Marietta left the antechamber, stepping into the dining room with her hand dragging on the molding of the wood-paneled wall.
A dark wood table sat before a hearth with chairs covered in green velvet.
In the room next sat matching couches and chairs.
So that was the life of an elven lord, living in excess.
Wrong—Minister of Protection.
“You live like this?” she asked, lifting one of the brocade drapes from the floor-to-ceiling windows that flanked the fireplace.
“Like what?”
Marietta turned to him, raising a brow, gesturing to the rooms. “In luxury, with no expense spared. Velvet dining chairs, really?”
Keyain gave a subtle eye roll, checking his irritation. “Is it not nice? Would you prefer the threadbare inns of Enomenos?”
“Absolutely,” she said without hesitation. “At least I’d be there by choice.”
She turned her back to Keyain, facing the double wooden doors inlaid with etched glass that partitioned the living room and dining room.
The etching was a forest scene of deer with gnarled antlers and wings sprouting from their backs and tall, twisting trees with naked women growing from the bark.
Marietta reached her hand out, gently touching the details.
Such craftsmanship reminded her of Tilan.
“Must you smudge the glass with your fingers?” Keyain said behind her.
Glaring, Marietta rubbed her palm down the glass as she pushed open the door, stepping into the living room.
Gods, another fireplace? The green couches flanked its hearth with a low, dark wood table set before them. Marietta ran her hand over the fabric, as soft as velvet but as thin as cotton. Expensive.
Her gaze trailed to the bookcases lining the walls, the series of volumes and knickknacks that sat on the shelves. History of this. War tactics that . She clucked her tongue—unsurprising.
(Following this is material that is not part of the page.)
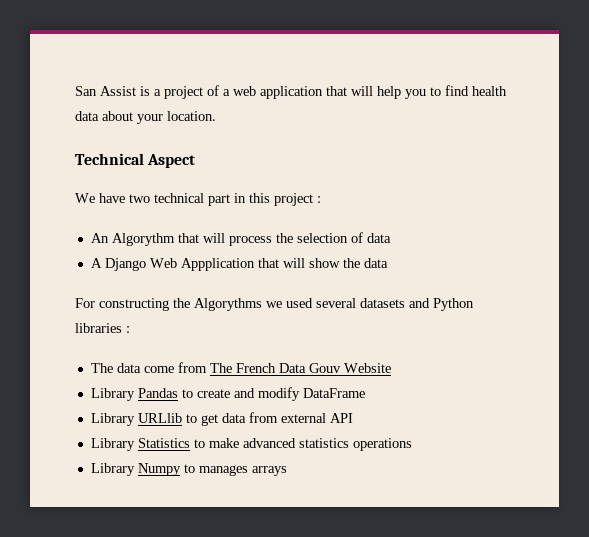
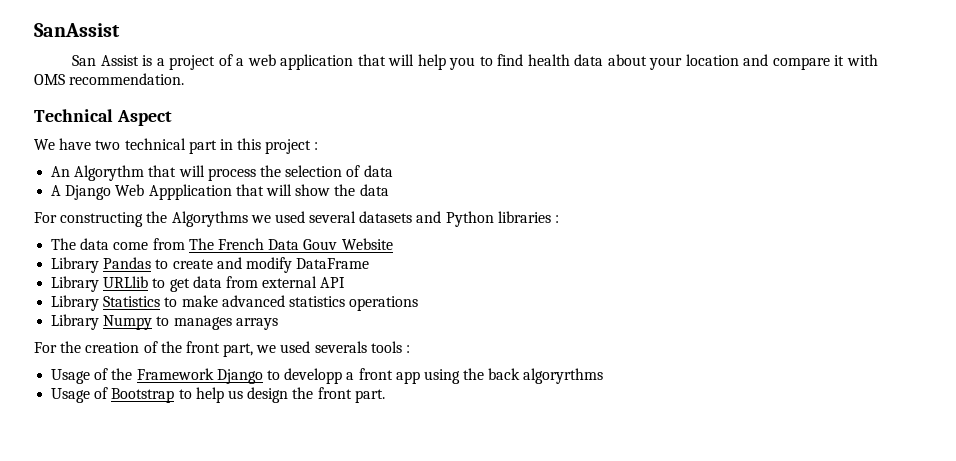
(75, 91) none -> [34,23,120,37] SanAssist //
[167,111,216,121] location. -> [685,54,879,70] [34,73,185,85] location and compare it with OMS recommendation.
(287, 471) none -> [34,341,411,357] [51,368,604,384] [51,387,385,403] // For the creation of the front part, we used severals tools : // Usage of the Framework Django to developp a front app using the back algoryrthms // Usage of Bootstrap to help us design the front part.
A warlord has war books.
“What?” Keyain asked, trailing her like a dog through the suite.
“Such exciting reads.” She could imagine the look on his face without having to turn around, his irritation rolling off him. Good. Suffer like she had to suffer.
Marietta walked to the far side of the room, to where a set of high-back chairs and a small table sat before ceiling- high windows, overlooking the expansive garden beyond.
In the distance, she thought she saw another building, but it was hard to tell.
She should’ve tried her luck at escaping in the gardens—at least chasing her down would have irritated Keyain.